May 2, 2007 — With the recent, heavy downpours across the territory and hurricane season just around the corner, residents should take steps now to reduce their risk from dengue fever. That's according to acting Health Commissioner Phyllis L. Wallace.
In a Wednesday press release, Wallace noted that recent rains have made certain areas a haven for mosquito breeding. The increase in the mosquito population puts residents at risk for mosquito-borne illnesses, including dengue fever, Wallace said.
Children and seniors are at higher risk, and residents should seek medical attention promptly if they suspect they have dengue fever.
Symptoms include severe headache, joint and muscle pain, nausea, vomiting, high fever and loss of appetite. A rash may also appear three to four days after the fever begins, and in rare instances, the fever can lead to death.
According to the release, the department has determined that dengue fever is a reportable disease. Consequently, all medical agencies, clinics and private physicians territorywide are required to report any such cases to the Health Departments epidemiologist, Dr. Eugene Tull, at 773-1311, Ext. 3241.
Wallace added that the department's Environmental Health Division routinely conducts larviciding of large areas of stagnant water, which kills off the eggs present in mosquito breeding grounds.
The release also notes that new fogging equipment in each district is being readied for deployment and that an announcement will be made for residents who want to request fogging in the future.
However, studies have determined that fogging alone is an inefficient way of preventing the transmission of the dengue virus. With that in mind, the department is asking residents to take preventive measures.
Residents place themselves at risk if there are old tires, plant containers or empty drums around their homes where water can collect and provide a breeding place for mosquitoes, Wallace said. These containers should be emptied as frequently as possible.
Residents should also protect themselves by repairing or replacing damaged screens or keeping windows and doors without screens closed. For very large puddles of water around the home or business, call the Environmental Health Division at 773-1311, ext. 3107 or 3109 on St. Croix and 715-5110 on St.

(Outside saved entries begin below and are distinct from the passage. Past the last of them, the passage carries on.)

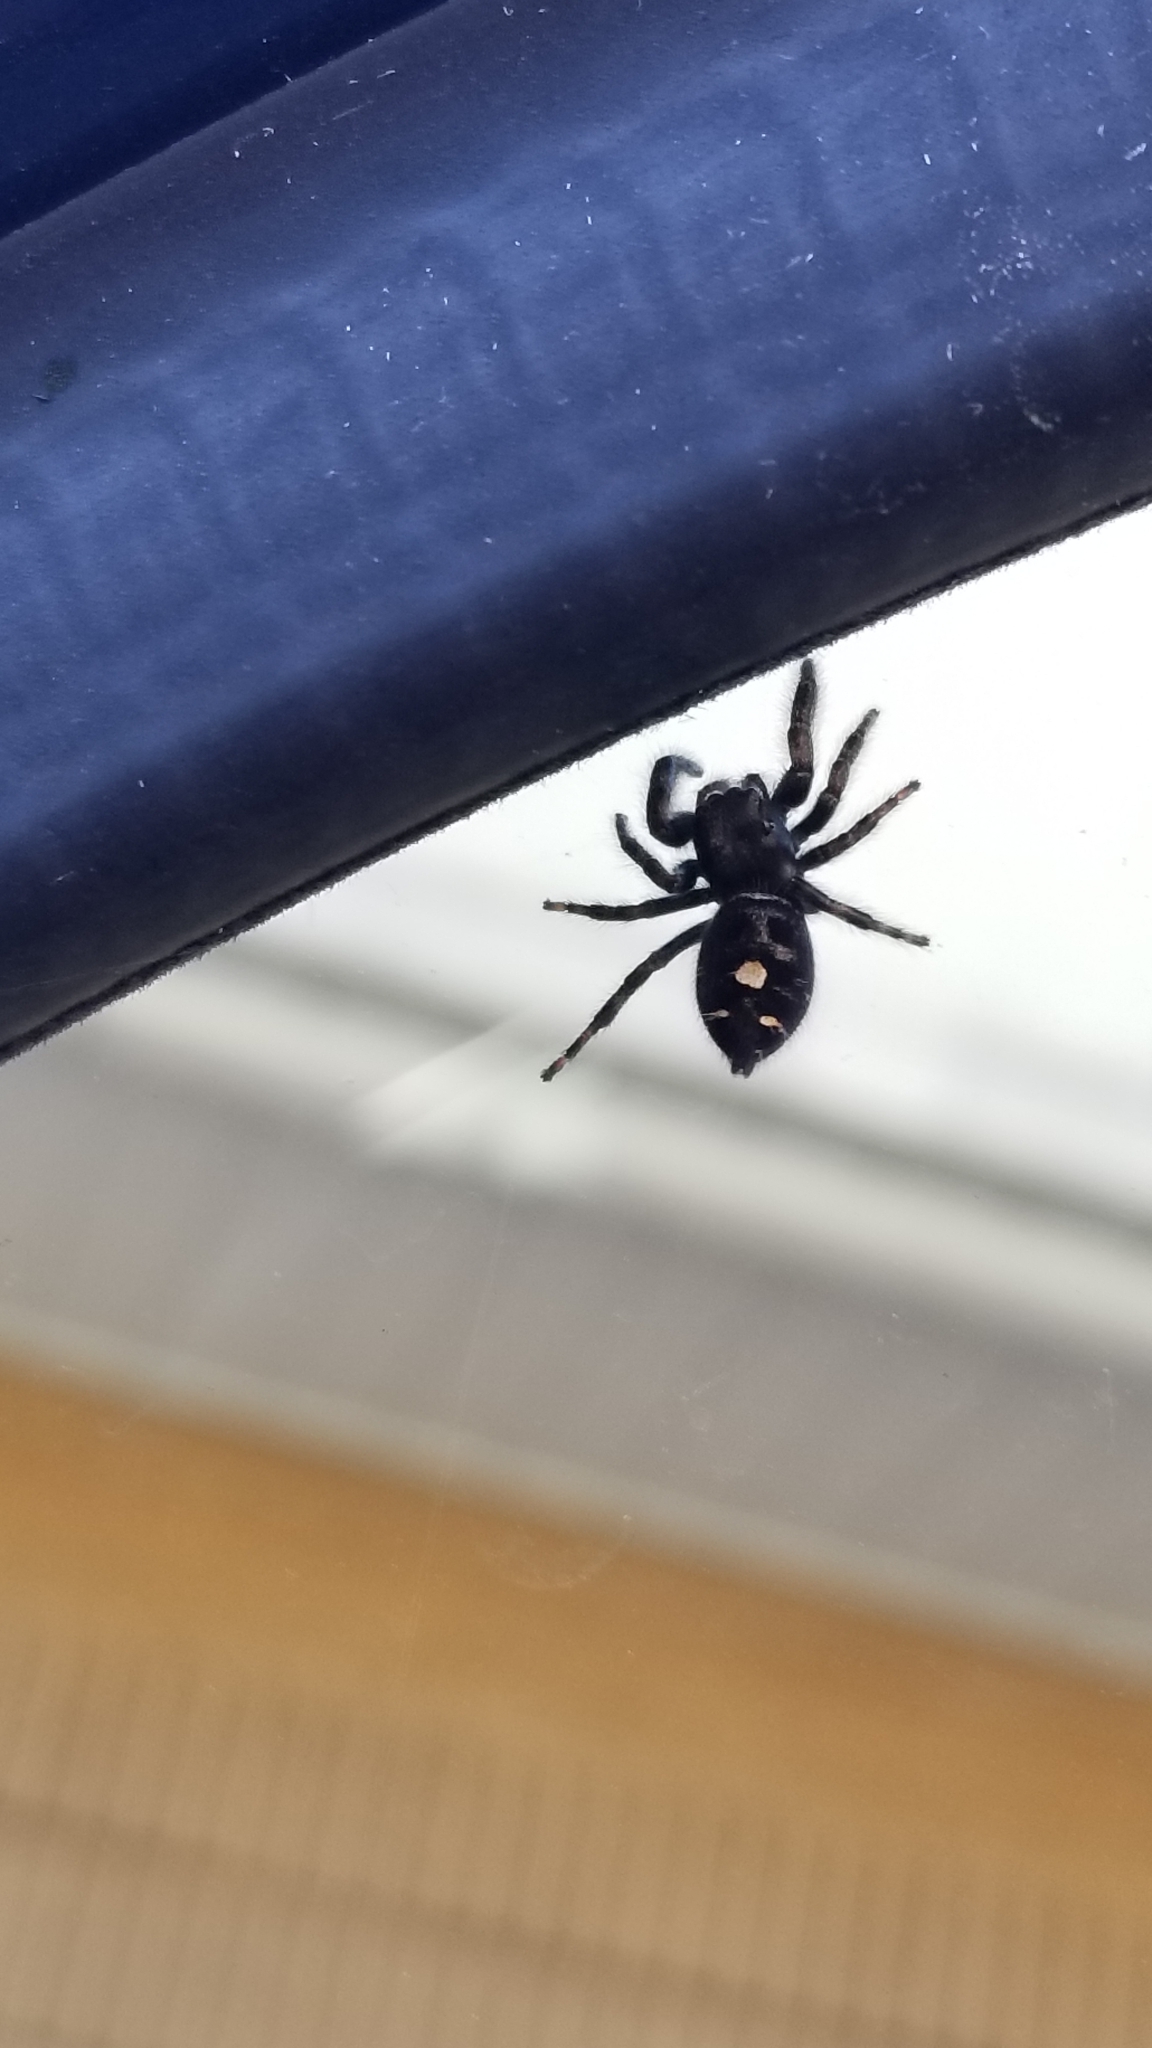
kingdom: Animalia
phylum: Arthropoda
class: Arachnida
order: Araneae
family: Salticidae
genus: Phidippus
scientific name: Phidippus audax
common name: Bold jumper
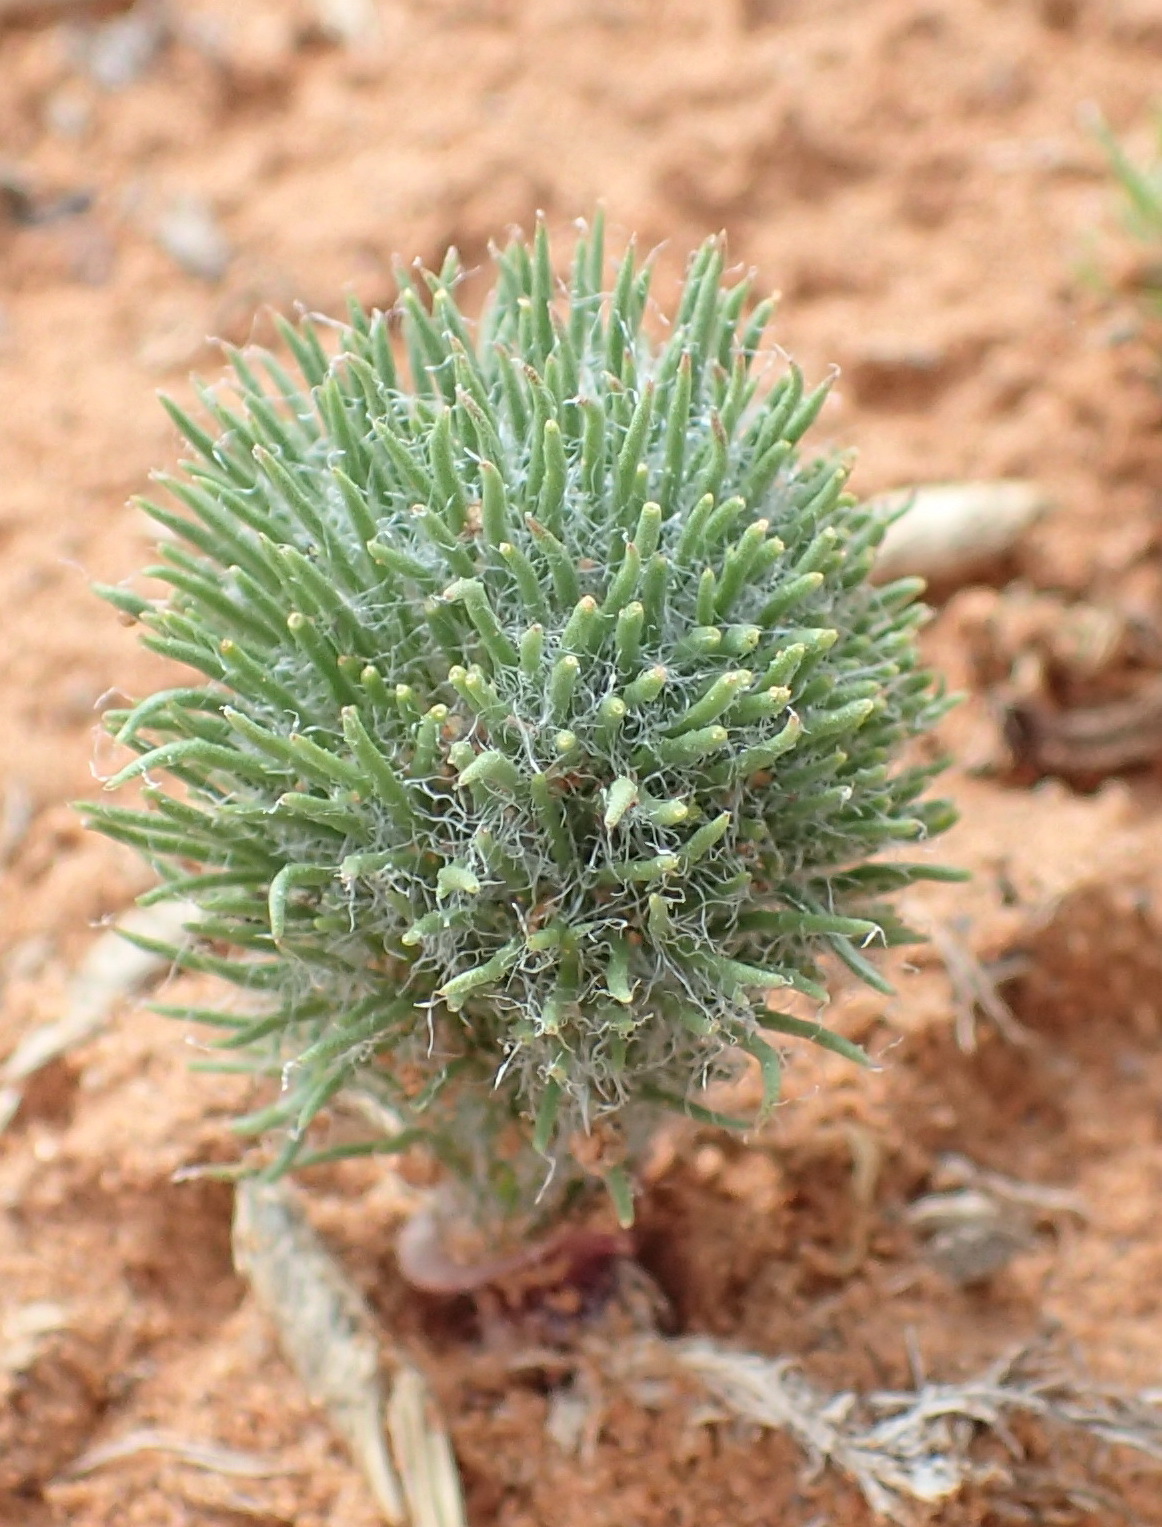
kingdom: Plantae
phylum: Tracheophyta
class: Liliopsida
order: Asparagales
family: Asparagaceae
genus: Eriospermum
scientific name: Eriospermum paradoxum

Thomas.
Other safety measures include:
–Wearing protective clothing, such as long-sleeved shirts and long pants tucked into socks when outdoors;
–Covering infant cribs with cotton mosquito netting
–Using mosquito repellents containing DEET. Follow instructions carefully and use on arms, legs, ankles, and nape of neck. Avoid eyes, lips or bruised skin, and avoid applying repellent to children under 2 years of age and to the hands of older children.